We can see that the force depends on x. Now to find the value of x where the force is maximum or minimum differentiate it with respect to x and equate to zero.
$\Rightarrow \dfrac{d}{dx}\left( {{F}_{net}} \right)=\dfrac{d}{dx}\left[ \dfrac{2K{{q}^{2}}x}{{{\left( {{x}^{2}}+{{\left( \dfrac{d}{2} \right)}^{2}} \right)}^{\dfrac{3}{2}}}} \right]=0$
On simplifying we get,
$\Rightarrow \dfrac{d}{dx}\left[ \dfrac{2K{{q}^{2}}x}{{{\left( {{x}^{2}}+{{\left( \dfrac{d}{2} \right)}^{2}} \right)}^{\dfrac{3}{2}}}} \right]=\dfrac{2K{{q}^{2}}{{\left( {{x}^{2}}+{{\left( \dfrac{d}{2} \right)}^{2}} \right)}^{\dfrac{3}{2}}}-2K{{q}^{2}}x\left( \dfrac{3}{2}{{\left( {{x}^{2}}+{{\left( \dfrac{d}{2} \right)}^{2}} \right)}^{\dfrac{1}{2}}}.\left( 2x \right) \right)}{{{\left( {{x}^{2}}+{{\left( \dfrac{d}{2} \right)}^{2}} \right)}^{3}}}=0$
$\Rightarrow {{\left( {{x}^{2}}+{{\left( \dfrac{d}{2} \right)}^{2}} \right)}^{\dfrac{3}{2}}}-3{{x}^{2}}{{\left( {{x}^{2}}+{{\left( \dfrac{d}{2} \right)}^{2}} \right)}^{\dfrac{1}{2}}}=0$
$\Rightarrow {{\left( {{x}^{2}}+{{\left( \dfrac{d}{2} \right)}^{2}} \right)}^{\dfrac{1}{2}}}\left( {{x}^{2}}+{{\left( \dfrac{d}{2} \right)}^{2}}-3{{x}^{2}} \right)=0$

But ${{\left( {{x}^{2}}+{{\left( \dfrac{d}{2} \right)}^{2}} \right)}^{\dfrac{1}{2}}}$ is a positive value. Therefore,
$\Rightarrow \left( {{x}^{2}}+{{\left( \dfrac{d}{2} \right)}^{2}}-3{{x}^{2}} \right)=0$
$\Rightarrow 2{{x}^{2}}-{{\left( \dfrac{d}{2} \right)}^{2}}=0$
$\Rightarrow 2{{x}^{2}}={{\left( \dfrac{d}{2} \right)}^{2}}$
$\Rightarrow {{x}^{2}}=\dfrac{1}{2}{{\left( \dfrac{d}{2} \right)}^{2}}$
$\therefore x=\pm \dfrac{1}{\sqrt{2}}\left( \dfrac{d}{2} \right)$
But x is a distance and distance is always positive. Hence, $x=-\dfrac{1}{\sqrt{2}}\left( \dfrac{d}{2} \right)$ is discarded.

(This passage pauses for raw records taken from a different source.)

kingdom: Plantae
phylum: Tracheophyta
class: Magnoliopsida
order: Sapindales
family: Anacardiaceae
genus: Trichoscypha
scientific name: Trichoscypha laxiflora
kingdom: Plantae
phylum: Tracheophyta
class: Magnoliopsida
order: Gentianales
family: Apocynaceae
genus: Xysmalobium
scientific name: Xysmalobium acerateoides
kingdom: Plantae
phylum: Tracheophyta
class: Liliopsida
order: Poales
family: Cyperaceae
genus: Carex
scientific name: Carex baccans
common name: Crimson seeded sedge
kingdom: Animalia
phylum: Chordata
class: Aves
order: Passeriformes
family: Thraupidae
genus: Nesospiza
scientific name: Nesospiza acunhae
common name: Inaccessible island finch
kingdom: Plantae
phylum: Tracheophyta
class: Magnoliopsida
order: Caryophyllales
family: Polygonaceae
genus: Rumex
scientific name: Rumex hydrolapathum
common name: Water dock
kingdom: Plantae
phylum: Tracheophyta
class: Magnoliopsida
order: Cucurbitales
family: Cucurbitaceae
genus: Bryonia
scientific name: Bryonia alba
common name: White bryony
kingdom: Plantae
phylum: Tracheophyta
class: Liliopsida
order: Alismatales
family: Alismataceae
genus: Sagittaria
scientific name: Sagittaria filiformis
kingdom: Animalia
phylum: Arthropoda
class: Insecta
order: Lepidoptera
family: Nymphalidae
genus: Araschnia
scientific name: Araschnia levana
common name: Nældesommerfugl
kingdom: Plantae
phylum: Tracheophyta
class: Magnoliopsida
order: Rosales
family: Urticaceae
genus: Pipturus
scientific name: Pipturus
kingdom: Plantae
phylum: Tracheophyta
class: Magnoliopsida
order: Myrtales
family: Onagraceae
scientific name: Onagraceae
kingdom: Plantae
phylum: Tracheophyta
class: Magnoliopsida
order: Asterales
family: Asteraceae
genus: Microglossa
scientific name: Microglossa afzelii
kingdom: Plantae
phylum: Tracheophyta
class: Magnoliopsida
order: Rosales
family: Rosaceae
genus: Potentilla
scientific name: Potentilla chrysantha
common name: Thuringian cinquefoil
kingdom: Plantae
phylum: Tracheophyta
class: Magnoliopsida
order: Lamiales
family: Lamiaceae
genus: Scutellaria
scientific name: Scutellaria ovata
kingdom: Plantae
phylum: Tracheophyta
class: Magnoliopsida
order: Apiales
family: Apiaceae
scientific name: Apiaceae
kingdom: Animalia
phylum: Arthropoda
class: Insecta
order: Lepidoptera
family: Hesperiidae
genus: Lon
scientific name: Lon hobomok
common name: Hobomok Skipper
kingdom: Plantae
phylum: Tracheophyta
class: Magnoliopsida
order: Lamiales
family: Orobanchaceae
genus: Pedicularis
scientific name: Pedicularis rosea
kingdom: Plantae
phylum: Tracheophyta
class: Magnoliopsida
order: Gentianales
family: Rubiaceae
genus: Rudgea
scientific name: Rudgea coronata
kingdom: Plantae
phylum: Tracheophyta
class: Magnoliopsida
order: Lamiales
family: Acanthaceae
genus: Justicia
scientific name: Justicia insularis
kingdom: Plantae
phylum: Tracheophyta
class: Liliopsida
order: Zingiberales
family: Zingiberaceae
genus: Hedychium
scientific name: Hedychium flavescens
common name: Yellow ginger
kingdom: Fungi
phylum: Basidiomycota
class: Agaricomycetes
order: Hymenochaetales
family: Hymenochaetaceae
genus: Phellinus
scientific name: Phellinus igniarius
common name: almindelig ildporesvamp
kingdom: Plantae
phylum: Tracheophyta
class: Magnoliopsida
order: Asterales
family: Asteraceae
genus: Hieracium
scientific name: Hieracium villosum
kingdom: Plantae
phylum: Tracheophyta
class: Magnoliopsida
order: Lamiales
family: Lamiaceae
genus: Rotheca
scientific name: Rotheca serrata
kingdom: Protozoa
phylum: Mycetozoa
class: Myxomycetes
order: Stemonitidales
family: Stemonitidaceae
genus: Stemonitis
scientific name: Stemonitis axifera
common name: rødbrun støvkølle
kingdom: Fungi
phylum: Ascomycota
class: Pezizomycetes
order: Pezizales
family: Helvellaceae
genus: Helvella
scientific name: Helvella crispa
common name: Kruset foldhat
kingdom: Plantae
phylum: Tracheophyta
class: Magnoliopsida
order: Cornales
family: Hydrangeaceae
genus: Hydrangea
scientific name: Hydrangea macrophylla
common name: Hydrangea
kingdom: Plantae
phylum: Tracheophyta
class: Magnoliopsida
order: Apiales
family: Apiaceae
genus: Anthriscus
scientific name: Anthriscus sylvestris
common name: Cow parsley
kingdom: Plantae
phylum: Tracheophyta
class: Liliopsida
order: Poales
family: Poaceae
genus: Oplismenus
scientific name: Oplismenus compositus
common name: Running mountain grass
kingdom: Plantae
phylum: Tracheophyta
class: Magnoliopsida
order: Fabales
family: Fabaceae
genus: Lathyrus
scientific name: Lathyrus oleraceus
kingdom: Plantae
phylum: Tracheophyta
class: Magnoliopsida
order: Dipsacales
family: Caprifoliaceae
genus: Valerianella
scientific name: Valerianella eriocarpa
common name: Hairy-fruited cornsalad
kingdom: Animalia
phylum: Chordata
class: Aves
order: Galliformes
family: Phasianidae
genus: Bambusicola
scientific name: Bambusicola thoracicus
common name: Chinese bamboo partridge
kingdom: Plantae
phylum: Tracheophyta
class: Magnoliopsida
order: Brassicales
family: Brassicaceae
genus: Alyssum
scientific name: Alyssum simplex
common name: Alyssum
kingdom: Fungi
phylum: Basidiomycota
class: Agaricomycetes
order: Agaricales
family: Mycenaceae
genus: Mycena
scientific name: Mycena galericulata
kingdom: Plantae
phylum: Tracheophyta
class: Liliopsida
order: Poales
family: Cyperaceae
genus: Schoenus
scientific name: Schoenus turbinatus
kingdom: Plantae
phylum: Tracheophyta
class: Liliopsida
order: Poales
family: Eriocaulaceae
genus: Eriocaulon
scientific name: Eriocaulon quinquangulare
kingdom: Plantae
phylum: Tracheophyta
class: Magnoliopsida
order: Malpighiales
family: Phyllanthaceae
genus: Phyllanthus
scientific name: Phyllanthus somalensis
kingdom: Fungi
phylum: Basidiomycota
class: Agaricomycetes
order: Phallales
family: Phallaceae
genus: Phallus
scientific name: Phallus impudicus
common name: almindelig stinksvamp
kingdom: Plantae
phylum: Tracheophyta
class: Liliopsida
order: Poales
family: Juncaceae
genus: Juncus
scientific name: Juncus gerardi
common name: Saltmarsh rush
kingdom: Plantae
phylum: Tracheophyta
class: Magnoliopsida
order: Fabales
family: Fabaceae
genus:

This means that $x=\dfrac{d}{2\sqrt{2}}$. We can understand that the net force on the charge at $x=0$ is zero. This means that as the value of x increases the force also increases because at $x=\dfrac{d}{2\sqrt{2}}$, the force is greater than zero. Therefore, we can say that at $x=\dfrac{d}{2\sqrt{2}}$ the force is maximum.

Hence, the correct option is C.

Note: The derivative of a function with respect to the variable on which it depends is the tangent to the curve at that point.The function can have a maximum or minimum when the tangent to the curve that point is zero. Note that we cannot tell whether the function is maximum or minimum if the derivative is zero because it can be any one of the two. For further confirmation, the second derivative is found. If the second derivative is negative, the function is at its maxima and if the second derivative is positive, the function is at its minima.
In this question, we could tell that the value was maximum because we knew that at $x=0$ the force was zero and it increased as x increased.